The Lab has begun the search for a permanent ALS director. It is a very attractive position, and I have no doubt that the Lab will be successful in its search, especially since ALS is in a very strong position going forward. Over the last few years, we developed many important new beamline projects, the last of which will be commissioned in the next year or two. We also expanded operations and improved the light source, with the most dramatic planned upgrade (ALS-U) receiving the first step in approval from the Department of Energy last year. Importantly, our recent triennial review by the DOE was extremely positive. In addition to providing several recommendations, the review noted ALS’s high productivity, continued growth, and leadership in many areas of science.
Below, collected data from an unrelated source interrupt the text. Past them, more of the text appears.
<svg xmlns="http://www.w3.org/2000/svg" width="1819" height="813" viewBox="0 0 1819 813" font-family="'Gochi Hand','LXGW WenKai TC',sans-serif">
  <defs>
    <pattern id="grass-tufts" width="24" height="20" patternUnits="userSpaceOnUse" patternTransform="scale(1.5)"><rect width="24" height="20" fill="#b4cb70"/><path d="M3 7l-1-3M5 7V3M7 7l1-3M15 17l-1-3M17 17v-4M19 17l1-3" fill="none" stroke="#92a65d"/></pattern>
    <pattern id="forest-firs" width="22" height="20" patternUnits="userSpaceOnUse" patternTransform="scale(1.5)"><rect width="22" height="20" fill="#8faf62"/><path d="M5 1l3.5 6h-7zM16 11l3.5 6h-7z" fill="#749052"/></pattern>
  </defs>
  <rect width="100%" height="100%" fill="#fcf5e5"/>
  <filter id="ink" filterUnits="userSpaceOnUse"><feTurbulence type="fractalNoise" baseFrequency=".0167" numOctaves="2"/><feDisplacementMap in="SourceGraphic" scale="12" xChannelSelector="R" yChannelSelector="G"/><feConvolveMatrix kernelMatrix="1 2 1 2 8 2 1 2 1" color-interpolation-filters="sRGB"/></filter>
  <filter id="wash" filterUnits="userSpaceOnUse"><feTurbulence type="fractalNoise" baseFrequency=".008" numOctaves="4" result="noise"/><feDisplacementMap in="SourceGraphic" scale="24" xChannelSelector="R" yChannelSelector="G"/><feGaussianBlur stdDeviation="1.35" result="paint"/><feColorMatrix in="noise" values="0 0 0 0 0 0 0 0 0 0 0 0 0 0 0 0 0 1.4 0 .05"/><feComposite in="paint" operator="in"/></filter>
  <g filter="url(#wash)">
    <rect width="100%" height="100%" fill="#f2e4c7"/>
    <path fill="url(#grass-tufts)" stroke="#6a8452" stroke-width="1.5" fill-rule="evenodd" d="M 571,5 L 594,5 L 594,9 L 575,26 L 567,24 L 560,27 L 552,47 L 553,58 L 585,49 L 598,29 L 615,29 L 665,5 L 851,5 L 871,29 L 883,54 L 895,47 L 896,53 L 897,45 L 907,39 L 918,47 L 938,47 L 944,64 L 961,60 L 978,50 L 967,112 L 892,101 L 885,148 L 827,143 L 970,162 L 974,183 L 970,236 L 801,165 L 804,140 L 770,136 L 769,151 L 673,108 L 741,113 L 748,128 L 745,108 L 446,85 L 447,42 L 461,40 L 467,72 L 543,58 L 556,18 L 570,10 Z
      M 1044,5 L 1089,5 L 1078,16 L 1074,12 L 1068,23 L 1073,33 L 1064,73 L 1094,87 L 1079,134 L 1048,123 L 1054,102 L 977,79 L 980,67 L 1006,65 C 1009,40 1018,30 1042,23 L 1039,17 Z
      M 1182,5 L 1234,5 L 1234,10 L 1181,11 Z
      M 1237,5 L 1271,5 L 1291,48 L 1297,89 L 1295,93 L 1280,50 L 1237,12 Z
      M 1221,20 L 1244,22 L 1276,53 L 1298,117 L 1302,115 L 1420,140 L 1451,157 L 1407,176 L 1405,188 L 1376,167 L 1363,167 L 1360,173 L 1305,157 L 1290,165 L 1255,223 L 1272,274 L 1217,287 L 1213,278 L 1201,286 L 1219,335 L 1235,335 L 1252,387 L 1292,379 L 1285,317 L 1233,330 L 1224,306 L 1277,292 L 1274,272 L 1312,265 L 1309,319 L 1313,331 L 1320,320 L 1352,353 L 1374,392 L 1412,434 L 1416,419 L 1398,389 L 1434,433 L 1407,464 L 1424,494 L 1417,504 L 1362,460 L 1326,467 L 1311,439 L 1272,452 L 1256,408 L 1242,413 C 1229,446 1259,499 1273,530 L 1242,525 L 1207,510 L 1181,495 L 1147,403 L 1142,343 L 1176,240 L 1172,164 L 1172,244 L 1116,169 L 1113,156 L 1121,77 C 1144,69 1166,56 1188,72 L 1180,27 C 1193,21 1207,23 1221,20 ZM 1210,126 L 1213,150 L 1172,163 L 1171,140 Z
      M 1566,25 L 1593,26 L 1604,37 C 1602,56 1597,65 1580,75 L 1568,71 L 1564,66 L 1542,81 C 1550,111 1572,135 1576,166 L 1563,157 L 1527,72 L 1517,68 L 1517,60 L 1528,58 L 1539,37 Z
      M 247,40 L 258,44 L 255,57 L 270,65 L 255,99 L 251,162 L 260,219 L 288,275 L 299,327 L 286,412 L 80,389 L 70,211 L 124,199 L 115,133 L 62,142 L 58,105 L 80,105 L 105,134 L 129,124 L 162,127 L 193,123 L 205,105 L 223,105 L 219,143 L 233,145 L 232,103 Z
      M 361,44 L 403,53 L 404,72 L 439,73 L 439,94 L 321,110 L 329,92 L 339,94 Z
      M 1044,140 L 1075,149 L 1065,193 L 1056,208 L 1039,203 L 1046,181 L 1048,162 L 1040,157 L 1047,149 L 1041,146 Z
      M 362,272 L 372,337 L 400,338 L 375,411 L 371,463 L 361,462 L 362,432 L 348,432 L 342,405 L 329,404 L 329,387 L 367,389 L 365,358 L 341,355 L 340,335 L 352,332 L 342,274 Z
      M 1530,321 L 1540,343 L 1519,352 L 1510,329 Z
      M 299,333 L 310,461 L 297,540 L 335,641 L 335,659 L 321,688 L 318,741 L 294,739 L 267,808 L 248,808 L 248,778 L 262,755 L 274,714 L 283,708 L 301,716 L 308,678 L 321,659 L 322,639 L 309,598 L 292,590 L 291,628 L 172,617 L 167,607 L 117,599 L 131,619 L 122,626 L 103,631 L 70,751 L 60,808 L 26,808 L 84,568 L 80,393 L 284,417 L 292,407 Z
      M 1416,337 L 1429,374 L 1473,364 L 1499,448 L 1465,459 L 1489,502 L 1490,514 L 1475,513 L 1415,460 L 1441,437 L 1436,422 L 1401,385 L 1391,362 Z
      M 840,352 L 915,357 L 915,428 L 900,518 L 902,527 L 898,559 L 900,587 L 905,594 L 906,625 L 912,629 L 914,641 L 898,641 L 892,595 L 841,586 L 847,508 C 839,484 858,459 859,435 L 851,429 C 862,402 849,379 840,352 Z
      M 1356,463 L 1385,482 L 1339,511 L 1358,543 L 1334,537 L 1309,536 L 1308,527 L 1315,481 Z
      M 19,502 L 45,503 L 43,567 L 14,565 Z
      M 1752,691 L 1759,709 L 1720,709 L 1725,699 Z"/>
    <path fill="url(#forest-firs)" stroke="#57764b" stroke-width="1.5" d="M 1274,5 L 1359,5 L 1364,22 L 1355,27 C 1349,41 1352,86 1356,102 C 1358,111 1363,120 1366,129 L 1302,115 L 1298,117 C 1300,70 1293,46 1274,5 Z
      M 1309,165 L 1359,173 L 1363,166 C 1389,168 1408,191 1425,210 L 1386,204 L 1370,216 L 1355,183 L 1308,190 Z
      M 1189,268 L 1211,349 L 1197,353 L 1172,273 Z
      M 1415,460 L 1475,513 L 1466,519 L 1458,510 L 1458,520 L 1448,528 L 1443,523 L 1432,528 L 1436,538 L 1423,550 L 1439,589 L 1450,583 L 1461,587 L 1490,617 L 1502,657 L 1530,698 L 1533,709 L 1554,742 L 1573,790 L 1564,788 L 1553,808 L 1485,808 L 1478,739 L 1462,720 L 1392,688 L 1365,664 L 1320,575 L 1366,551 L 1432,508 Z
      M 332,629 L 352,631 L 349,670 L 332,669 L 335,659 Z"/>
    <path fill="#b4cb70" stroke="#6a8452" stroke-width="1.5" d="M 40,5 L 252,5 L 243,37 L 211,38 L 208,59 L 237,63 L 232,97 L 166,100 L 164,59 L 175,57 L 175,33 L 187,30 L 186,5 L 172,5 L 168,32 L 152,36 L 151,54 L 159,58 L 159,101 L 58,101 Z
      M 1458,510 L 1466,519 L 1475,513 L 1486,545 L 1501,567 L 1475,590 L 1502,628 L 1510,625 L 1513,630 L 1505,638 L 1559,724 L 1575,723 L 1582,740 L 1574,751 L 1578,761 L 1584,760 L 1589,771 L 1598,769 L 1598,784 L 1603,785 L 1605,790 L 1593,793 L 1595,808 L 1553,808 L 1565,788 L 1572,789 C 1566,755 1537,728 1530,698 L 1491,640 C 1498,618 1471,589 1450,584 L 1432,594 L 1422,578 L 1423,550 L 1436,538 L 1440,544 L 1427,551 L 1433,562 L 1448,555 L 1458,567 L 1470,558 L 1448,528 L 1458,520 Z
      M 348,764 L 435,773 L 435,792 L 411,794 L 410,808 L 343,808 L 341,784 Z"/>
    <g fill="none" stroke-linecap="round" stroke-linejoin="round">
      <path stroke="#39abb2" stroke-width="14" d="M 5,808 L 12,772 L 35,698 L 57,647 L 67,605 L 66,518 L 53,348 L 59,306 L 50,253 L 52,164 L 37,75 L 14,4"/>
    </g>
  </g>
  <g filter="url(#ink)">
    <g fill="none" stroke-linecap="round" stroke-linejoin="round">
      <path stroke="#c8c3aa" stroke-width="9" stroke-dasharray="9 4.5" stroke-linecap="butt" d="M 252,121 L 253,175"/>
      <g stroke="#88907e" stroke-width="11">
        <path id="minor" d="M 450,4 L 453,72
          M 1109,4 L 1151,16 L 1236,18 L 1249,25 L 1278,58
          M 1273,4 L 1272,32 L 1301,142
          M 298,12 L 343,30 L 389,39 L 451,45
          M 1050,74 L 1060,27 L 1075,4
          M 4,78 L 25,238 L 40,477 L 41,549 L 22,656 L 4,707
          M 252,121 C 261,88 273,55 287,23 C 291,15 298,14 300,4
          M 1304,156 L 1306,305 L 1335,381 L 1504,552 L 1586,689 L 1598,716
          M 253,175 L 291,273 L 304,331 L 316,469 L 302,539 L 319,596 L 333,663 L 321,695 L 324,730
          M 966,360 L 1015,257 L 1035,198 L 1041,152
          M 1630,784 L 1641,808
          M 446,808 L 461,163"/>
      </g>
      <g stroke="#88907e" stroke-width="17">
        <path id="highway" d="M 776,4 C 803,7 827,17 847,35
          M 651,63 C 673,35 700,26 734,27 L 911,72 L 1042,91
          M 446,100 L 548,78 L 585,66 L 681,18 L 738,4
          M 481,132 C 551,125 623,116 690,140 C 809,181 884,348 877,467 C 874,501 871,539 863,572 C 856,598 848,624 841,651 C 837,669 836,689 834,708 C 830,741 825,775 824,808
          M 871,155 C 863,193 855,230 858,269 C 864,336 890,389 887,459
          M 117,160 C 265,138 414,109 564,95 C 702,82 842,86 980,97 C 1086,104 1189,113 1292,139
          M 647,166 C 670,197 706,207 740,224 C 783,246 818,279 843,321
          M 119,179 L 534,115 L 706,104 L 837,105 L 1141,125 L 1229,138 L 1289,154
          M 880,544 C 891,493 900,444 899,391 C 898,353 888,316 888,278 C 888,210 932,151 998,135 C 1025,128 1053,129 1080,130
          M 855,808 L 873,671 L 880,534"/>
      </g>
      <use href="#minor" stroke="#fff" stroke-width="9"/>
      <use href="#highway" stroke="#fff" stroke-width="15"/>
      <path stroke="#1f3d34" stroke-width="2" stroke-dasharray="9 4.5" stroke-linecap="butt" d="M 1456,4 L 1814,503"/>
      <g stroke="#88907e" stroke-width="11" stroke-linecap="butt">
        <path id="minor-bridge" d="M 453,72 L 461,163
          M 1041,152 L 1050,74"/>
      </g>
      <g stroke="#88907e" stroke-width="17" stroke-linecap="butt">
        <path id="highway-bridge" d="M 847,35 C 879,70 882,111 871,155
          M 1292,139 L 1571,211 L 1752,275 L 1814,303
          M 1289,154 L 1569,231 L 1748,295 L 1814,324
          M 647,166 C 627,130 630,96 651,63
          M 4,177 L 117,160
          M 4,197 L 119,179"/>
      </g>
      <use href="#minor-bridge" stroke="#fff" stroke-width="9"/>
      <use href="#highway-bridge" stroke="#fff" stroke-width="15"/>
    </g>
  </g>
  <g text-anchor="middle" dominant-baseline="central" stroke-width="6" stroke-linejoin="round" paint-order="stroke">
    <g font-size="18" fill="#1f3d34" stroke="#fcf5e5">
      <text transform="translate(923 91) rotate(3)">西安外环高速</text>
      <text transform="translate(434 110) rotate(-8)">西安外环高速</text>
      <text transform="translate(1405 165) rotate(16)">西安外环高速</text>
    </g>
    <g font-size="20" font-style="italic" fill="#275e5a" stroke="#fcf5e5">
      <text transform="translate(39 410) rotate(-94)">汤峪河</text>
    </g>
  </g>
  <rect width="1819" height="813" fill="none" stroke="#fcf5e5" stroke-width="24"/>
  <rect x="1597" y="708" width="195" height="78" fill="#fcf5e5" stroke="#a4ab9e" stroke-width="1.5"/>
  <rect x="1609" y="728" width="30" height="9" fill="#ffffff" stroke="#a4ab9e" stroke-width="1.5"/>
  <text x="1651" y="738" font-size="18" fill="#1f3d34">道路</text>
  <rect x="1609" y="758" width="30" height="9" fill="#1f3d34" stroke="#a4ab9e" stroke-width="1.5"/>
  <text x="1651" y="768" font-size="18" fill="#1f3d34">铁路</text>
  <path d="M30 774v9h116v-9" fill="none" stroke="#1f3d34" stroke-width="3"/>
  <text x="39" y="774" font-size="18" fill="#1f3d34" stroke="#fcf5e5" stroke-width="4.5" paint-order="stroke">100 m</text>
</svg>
Of course, the people of ALS make all the difference, especially in partnering with, and enabling the scientific programs of, our thousands of creative users. Perhaps my most important contribution has been hiring capable and collegial people to continue our tradition of exceptional operations. When I became involved with ALS, the staff included such managers as Janos Kirz, Neville Smith, Liz Moxon, David Robin, Gary Krebs, Ben Feinberg, and Jerry Kekos, together with many, many others, including those who have continued to support ALS for years, such as Steve Rossi, Howard Padmore, and Zahid Hussain, and those who advised me, like Jim Krupnick and Pat Oddone. Of course, we inevitably need to replace ourselves, as well as give others the opportunity to work at ALS. With the subsequent hiring of leaders like Jim Floyd, Steve Kevan, Ashley White, Fernando Sannibale, Sue Bailey, Banda, Scott Taylor, Jeremy Coyne, and of course my amazing assistant Yeen Mankin—and also many great scientific, technical and administrative staff including those in our matrixed divisions—we have continued to support folks and renew ourselves by engaging terrific new colleagues.
I want to sincerely thank all of my friends at ALS for their dedication to our mission, their caring style, and their hard work. I greatly enjoyed my decade-plus at ALS, and will look forward to following the inevitable future successes of our community.